Geschrieben von 2026-07-09
Image via Complexity Gaming Complexity, einer der teuersten CS:GO-Kader der Welt, wird im Mai, dem ersten des Jahres 2020, nicht beim ESL One Rio Major antreten.
Benjamin "blameF " Bremer, Valentin "poizon" Vasilev, Kristian "k0nfig" Wienecke, William "RUSH" Wierzba und Owen "oBo" Schlatter wurden heute beim letzten European Open Qualifier für das Rio Major von SMASH verärgert. Die Nationalmannschaft verlor im Halbfinale mit 1:2. Hätten sie gewonnen, wären sie in die geschlossene Qualifikation vorgerückt.

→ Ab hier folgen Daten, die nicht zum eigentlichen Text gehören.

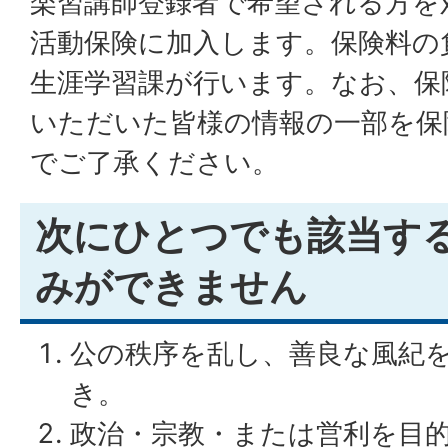
楽習講師登録者で希望される方を
活動保険に加入します。保険料の
生涯学習課が行います。なお、保
いただいた皆様の情報の一部を保
でご了承ください。
次にひとつでも該当す
みができません
公の秩序を乱し、善良な風紀
き。
政治・宗教・または営利を目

Complexity hatte in Inferno, der letzten Karte der Serie, einen 14-11-Vorsprung, verlor aber alle fünf verbleibenden Runden. Die Spieler und Besitzer Jason Lake drückten nach dem Spiel ihre Frustration aus.
"Ich bin so verdammt traurig... Ich weiß nicht einmal, was ich sagen soll", twitterte SchuldF.
Ich bin so verdammt traurig... weiß nicht mal was ich sagen soll ???
— Benjamin Vang Bremer (@blameFFFFF) 13. Februar 2020Das hat verdammt weh getan. Außer Konkurrenz für den Rio Major. GG an @smashesportsgg.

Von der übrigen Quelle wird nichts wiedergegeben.